● **TEXT SHOWN**:
<<<<

Milan Milanović

Personal information
- Date of birth: 10 January 1963 (age 62)
- Place of birth: Belgrade, PR Serbia, FPR Yugoslavia
- Position(s): Midfielder

Youth career
- Partizan

Senior career*
- Years: Team / Apps / (Gls)
- 1983–1984: Čukarički
- 1984–1986: Zemun / 60 / (7)
- 1986: Radnički Niš / 0 / (0)
- 1987: Zemun
- 1988–1989: FC Augsburg / 3 / (0)
- 1989–1990: Spartak Subotica / 6 / (0)
- 1990–1991: Stahl Eisenhüttenstadt / 5 / (0)
- 1991–1992: FC Gütersloh / 9 / (0)
- 1992–1993: Sachsen Leipzig / 17 / (2)
- 1993–1994: Wismut Gera / 15 / (2)
- 1997–1998: VB / 23 / (2)
- Total:  / 138+ / (13+)

Managerial career
- 1997–1998: VB (player-manager)
- 1999–2000: Zemun
- 2002–2003: Rad (assistant)
- 2003–2004: Rad
- 2005: TB
- 2006: Jedinstvo Ub
- 2006–2007: Rad (sporting director)
- 2008: OFK Beograd (assistant)
- 2009: Laktaši
- 2011–2012: Sheriff Tiraspol (assistant)
- 2012: Sheriff Tiraspol
- 2012–2013: Hajduk Kula
- 2013: Novi Pazar
- 2013–2014: OFK Beograd
- 2014: Radnički Niš
- 2014–2016: Rad
- 2016–2018: Zemun
- 2018–2019: Radnik Surdulica
- 2019–2020: Irtysh Pavlodar
- 2020–2021: Rad
- 2021: Novi Pazar
- 2021: Alashkert
- 2022: Mačva Šabac
- 2022: Tobol
- 2023: Spartak Subotica
- 2023: Radnik Surdulica
- 2024: Mezőkövesdi SE

= Milan Milanović (footballer, born 1963) =

Serbian football manager and player

Milan Milanović (Милан Милановић; born 10 January 1963) is a Serbian football manager and former player.

>>>>

● **EXERCISE DIRECTIONS**: Return the part of the Milan Milanović profile from "- 1989–1990: Spartak" to "138+ / (13+)", copied word for word.

● **RAW DATA**:
<<<<

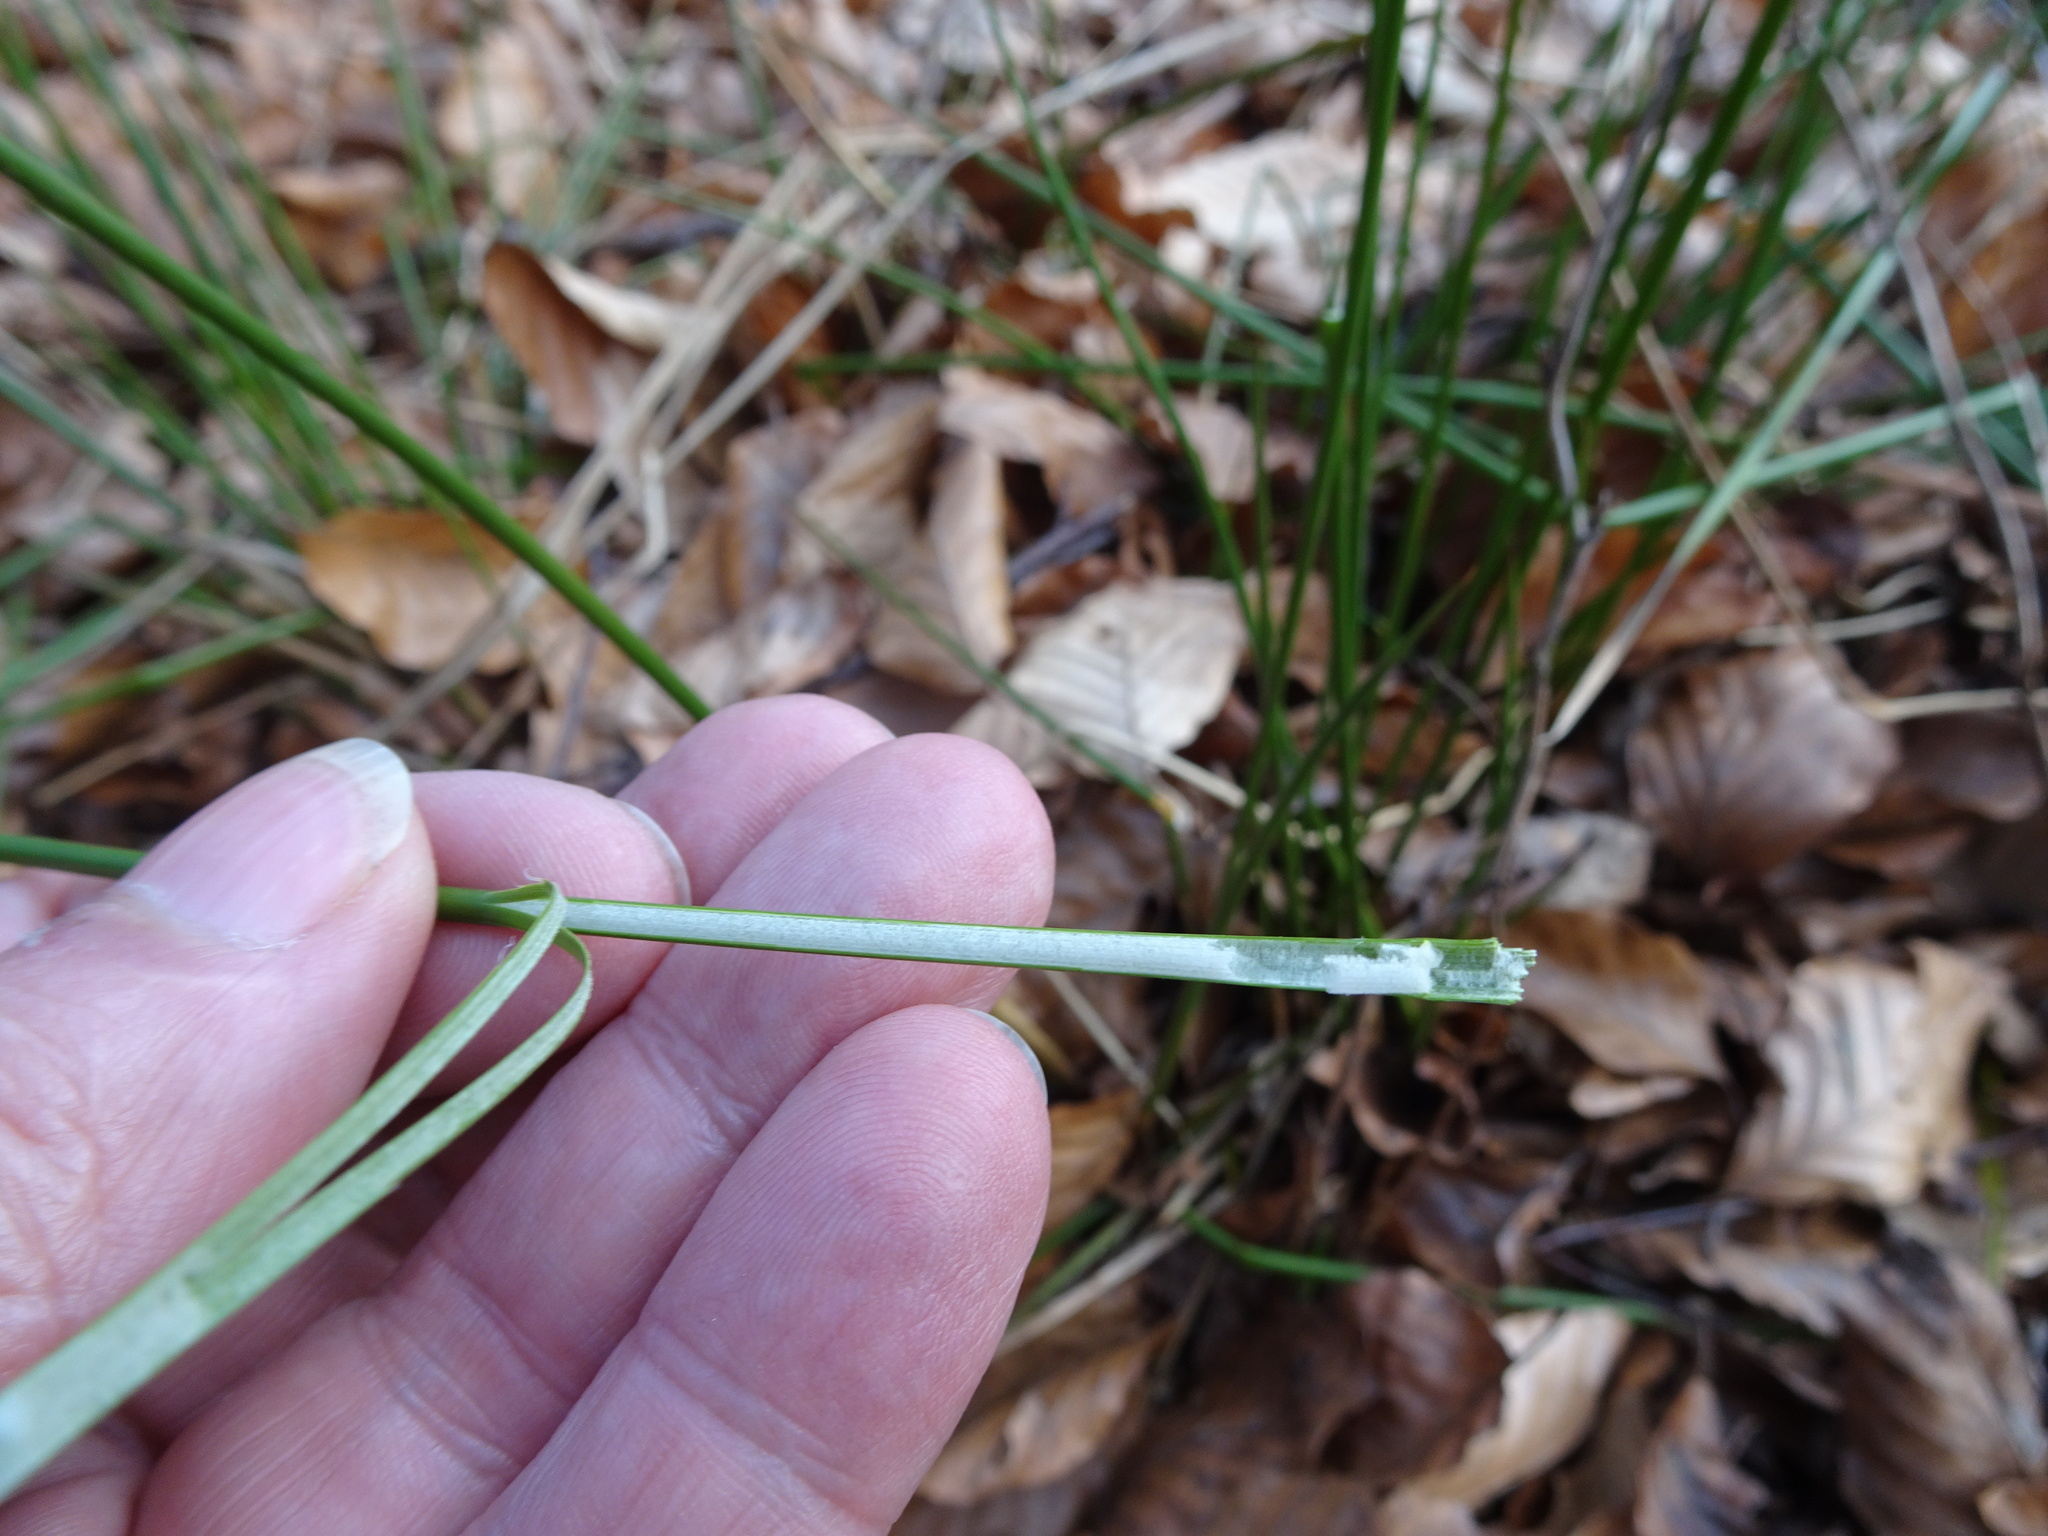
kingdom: Plantae
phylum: Tracheophyta
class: Liliopsida
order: Poales
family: Juncaceae
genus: Juncus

>>>>

● **SOLUTION FOR THIS EXERCISE**:
- 1989–1990: Spartak Subotica / 6 / (0)
- 1990–1991: Stahl Eisenhüttenstadt / 5 / (0)
- 1991–1992: FC Gütersloh / 9 / (0)
- 1992–1993: Sachsen Leipzig / 17 / (2)
- 1993–1994: Wismut Gera / 15 / (2)
- 1997–1998: VB / 23 / (2)
- Total:  / 138+ / (13+)